Add to that the fact that four strokes are inherently simpler (with only 2 moving parts: valves and a crankshaft) and dirt bike manufacturers found this kind of engine advantageous in their machines. Since the technology was so well developed, manufacturers had to make modifications that would allow these kinds of engines to operate properly on the race track and still be able to perform at a high level.
Advantages and Disadvantages of a Two-stroke Cycle Engine
Advantages of a Two-Stroke Engine
- The main advantage of a 2-stroke engine is that they are lighter than four-stroke engines. In a two-stroke engine, the crankcase, carburetor, and intake manifold are combined into one part (called a cylinder head). This makes the engine more compact and lighter, which is great for performance and speed.
- Another advantage of a 2-stroke engine is that it has fewer moving parts than a 4-stroke engine. Because there are fewer moving parts in two strokes, this can help prevent mechanical failures from occurring.
- Compared to a 4-stroke engine, 2-strokes engines are easier to start. This is because two-stroke engines fire every revolution rather than every other revolution like four strokes. Also, two-stroke engines don’t need a separate starter motor like 4-stroke engines do so that they can be started easily with an electric starter or by hand.

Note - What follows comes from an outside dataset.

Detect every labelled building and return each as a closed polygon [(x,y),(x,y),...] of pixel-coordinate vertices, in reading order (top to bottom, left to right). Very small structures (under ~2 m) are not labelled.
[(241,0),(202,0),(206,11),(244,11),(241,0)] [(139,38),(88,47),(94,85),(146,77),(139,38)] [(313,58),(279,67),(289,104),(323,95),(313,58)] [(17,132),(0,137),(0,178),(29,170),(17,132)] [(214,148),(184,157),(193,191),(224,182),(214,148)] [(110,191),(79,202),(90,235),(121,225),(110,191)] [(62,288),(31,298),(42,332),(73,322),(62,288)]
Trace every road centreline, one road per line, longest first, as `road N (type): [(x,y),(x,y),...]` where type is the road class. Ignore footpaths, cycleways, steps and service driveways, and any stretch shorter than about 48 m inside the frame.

- The fourth advantage is that they are less expensive to manufacture. This is because there are fewer parts in a two-stroke engine than in a four-stroke engine.
Disadvantages of a Two-Stroke Engine
- The main disadvantage of 2-strokes engines is that they don’t last as long as 4-stroke engines. In addition, they have more moving parts and are more difficult to start; therefore, they need servicing and maintenance more often than 4-strokes.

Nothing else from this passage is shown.